Doublet calling
The algorithm for doublet calling contains the following steps.
Doublet simulation
The input expression data is first normalized by using log(1 + scaled expression). Scaling is performed such that the total expression per barcode is 10000. This normalization procedure is very simple, but sufficient for doublet calling. Note that it is different than the normalization described in Normalize Single Cell Data.
The dimension of the data is then reduced by projecting it into PC space. See Feature selection and dimensionality reduction for more details. Note that feature selection is not used here.
Heterotypic doublets are afterwards simulated: one doublet is obtained by averaging the expression of two random barcodes that are sufficiently different from each other. For this, a k-nearest neighbor graph is calculated and two barcodes are considered sufficiently different if they are not found within each other's neighborhoods. The value of k is set from `Neighborhood size (%)'. Note that simulation might fail if this is set too high.
Simulated doublets are normalized and projected into the PC space.
Doublet features calculation
A k-nearest neighbor graph is calculated for all input barcodes and simulated doublets using a pre-defined set of values for k. For each input barcode and simulated doublet, the following doublet features are calculated:
- Is the nearest neighbor a simulated doublet?
- Distance to the nearest neighbor.
- Ratio between the distance to the nearest simulated doublet and nearest input barcode.
- For each value of k, the percentage of neighbors that are simulated doublets.
- For each value of k, the sum of the distances to the neighbors that are simulated doublets, divided by the sum of the distance to all neighbors.
Doublet classification
A Support Vector Machine (SVM) binary classifier is trained using the doublet features from above.
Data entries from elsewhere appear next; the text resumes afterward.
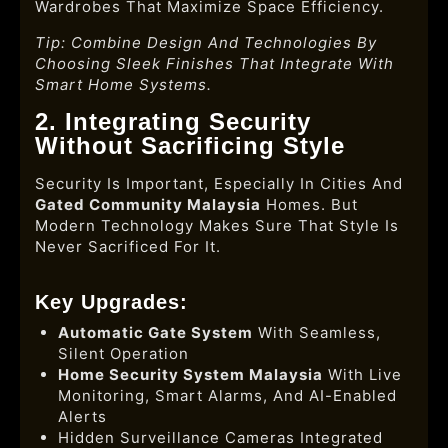
Wardrobes That Maximize Space Efficiency.
Tip: Combine Design And Technologies By
Choosing Sleek Finishes That Integrate With
Smart Home Systems.
2. Integrating Security
Without Sacrificing Style
Security Is Important, Especially In Cities And
Gated Community Malaysia
Homes. But
Modern Technology Makes Sure That Style Is
Never Sacrificed For It.
Key Upgrades:
Automatic Gate System
With Seamless,
Silent Operation
Home Security System Malaysia
With Live
Monitoring, Smart Alarms, And AI-Enabled
Alerts
Hidden Surveillance Cameras Integrated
Training is performed iteratively:
- In the first iteration, all input barcodes are used in the training data as singlets.
- In the subsequent iterations, input barcodes that are predicted as doublets are removed from the training data.
- The model's performance from each iteration is evaluated by the number of incorrect predictions it makes. There are three kinds of incorrect predictions:
- how many simulated doublets are predicted as singlets;
- how many input barcodes used in the training data are predicted as doublets (as these were assumed to be singlets);
- how many input barcodes not used in the training data are predicted as singlets (as these were assumed to be doublets).
- Training ends when the input barcodes that are are predicted as doublets do not change or the performance of the model does not improve after a number of iterations.
- Doublets are finally predicted using the model with the best performance. All input barcodes that are predicted as doublets are removed.
The SVM produces a doublet score where a positive value indicates a doublet. Input barcodes are predicted as doublets as follows:
- `Specify expected doublets' is unchecked: Input barcodes that have a positive score.
- `Specify expected doublets' is checked: Input barcodes are sorted according to the score and barcodes with the highest scores are assigned as doublets.
- During training, `Expected doublets (%)' determines how many barcodes are predicted as doublets.
- For the final prediction, a doublet score threshold is calculated such that the number of input barcodes with a doublet score above this threshold falls in the interval given by `Expected doublets (%)' `Correction margin (%)' and the threshold is as close to 0 as possible.